Monday, March 10, 2014

The Five Man Army (1969)

Growing up I was never a kid who got into westerns. I was a monsterkid from day one and well I still am but as I have gotten older I have branched out into many different genres of film. The spaghetti western is a genre that I had never really dipped into until recently. I was already familiar with Sergio Leone’s films starring Clint Eastwood but really wanted to check out some other lesser known titles, well lesser known to me anyway. 

The 5 amigos!
The Five Man Army stars Mission Impossible star Peter Graves as “The Dutchman”, a gun for hire type outlaw who assembles a five man team to pull off a train heist worth $500,000. The film takes place during the Mexican Revolution, a time period that seems to be a running theme in quite a few westerns from the land of pasta. Each member of the army has a special skill set which is needed for the task at hand. The army includes Nino Castelnuovo as the ex-acrobat turned thief Luis Dominguez, Bud Spencer as the strong man Mesito, Tetsuro Tanba as the Samurai (who doesn’t speak but is extremely handy with knives) and James Daly as the explosives expert Capt. Nicolas Augustus. 
Traaiiin....Train....lawd take me on outta this town.

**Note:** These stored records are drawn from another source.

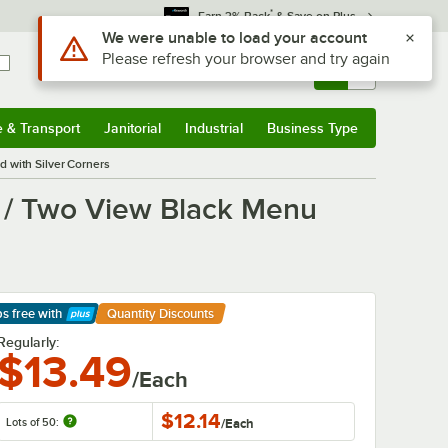
*
Earn 3% Back
& Save on Plus
Use Alt or Option plus Z to reach the notifications list
We were unable to load your account
Please refresh your browser and try again
Sign In
Returns &
0
Account
Orders
e & Transport
Janitorial
Industrial
Business Type
& Transport
Submenu
Janitorial
Submenu
Industrial
Submenu
Business Type
Submenu
 with Silver Corners
l / Two View Black Menu
ps free
with
Quantity Discounts
arn More
Regularly:
$13.49
/Each
$12.14
Lots of 50:
/
Each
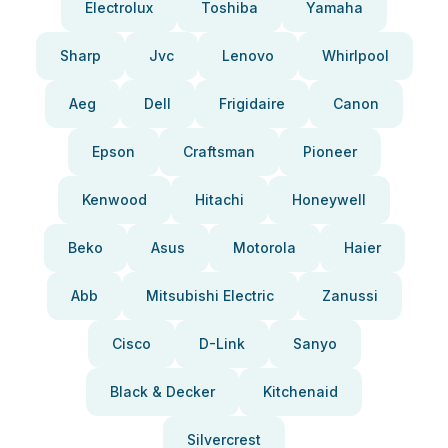
Electrolux
Toshiba
Yamaha
Sharp
Jvc
Lenovo
Whirlpool
Aeg
Dell
Frigidaire
Canon
Epson
Craftsman
Pioneer
Kenwood
Hitachi
Honeywell
Beko
Asus
Motorola
Haier
Abb
Mitsubishi Electric
Zanussi
Cisco
D-Link
Sanyo
Black & Decker
Kitchenaid
Silvercrest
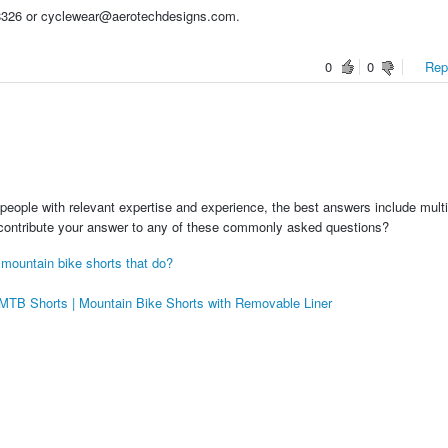
3-8326 or cyclewear@aerotechdesigns.com.
0
0
Repo
people with relevant expertise and experience, the best answers include multi
 contribute your answer to any of these commonly asked questions?
 mountain bike shorts that do?
e MTB Shorts | Mountain Bike Shorts with Removable Liner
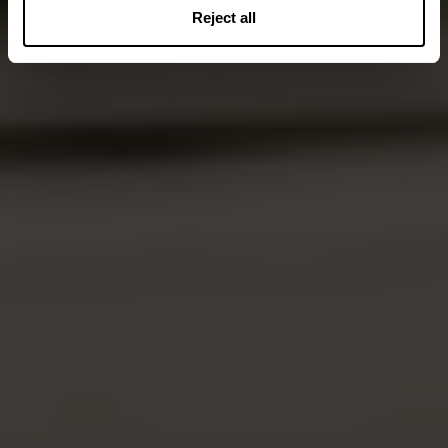
Reject all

The train not only carries it’s payload of gold but it is heavily armed with machine guns, several military troops and a cannon. The gold is going to Dictator General Huerta and the revolutionaries want the gold to help finance the revolution. The Dutchman is the man for the job but there seems to be a plan to take the gold for themselves. An impossible situation since this train has to pass through several checkpoints which really are just open fields where members of the military can see the train from afar. The five man army devise a pretty interesting plan which involves being stowaways strapped underneath the cars, quietly taking out the armed soldiers and detonating explosives to separate the troop car from the rest of the train using dynamite and metal coffers that muffle the sound of the explosions while the train whistle is blown. Sound impossible? Well it is really when you put this all into real life but we have Peter Graves on our side so this mission is possible. See what I did there? You know I couldn’t write this up without making some type of connection.
Bud Spencer fights with tiny bullets and big hands

The mission is a success and the five many army load the gold and make way to a burned out village to plan the rest of their escape. The story takes a twist as Luis decides he is taking the gold for himself but he soon thwarted at gun point by the Dutchman who then turns tail on all of them taking the gold for himself….or does he? It turns out the Dutchman is taking the gold to give to the revolutionaries as promised. The Dutchman’s wife was murdered by the Mexican army so he has vowed to help overthrow the dictator. The rest of the crew is not happy and are feeling pretty stupid until the Mexican army shows up and they rejoin the Dutchman to take out the troops. You just don’t mess with the Five Man Army!
Graves ponders his impossible mission

What really attracted me to this movie was first the soundtrack. The film was scored by the great Ennio Morricone who had scored many a Western including the Leone “Dollars Trilogy” (A Fistful of Dollars, For A Few Dollars More and The Good, the Bad and the Ugly). This film might not feature his best work but it really drives the film and gives it that classic spaghetti western attitude. 

The beautiful Daniela Giordano
The film was backed by MGM who wanted Peter Graves to be in the film to help boost ticket sales. It was also directed by Englishman Don Taylor (The Planet of the Apes) which might not make it an official spaghetti western BUT the script was written by none other than the Italian maestro of terror Dario Argento! That just blew my mind because I really didn’t know that little factoid. I had probably read it somewhere at some point but my mind just couldn’t hold on to it for some reason. The following year Argento would release his debut giallo film The Bird with the Crystal Plumage (1970). Cinematography and editing were done by Enzo Barboni and Sergio Montanari respectively so this ends up being an Italian/American pasta fagioli that like the dish is quite tasty!

As a side note, actor Giacomo Rossi-Stuart makes an appearance in the film but is quickly dispatched via a Samaria sword. I was very disappointed too since I really liked him in Mario Bava's Kill Baby Kill (1966).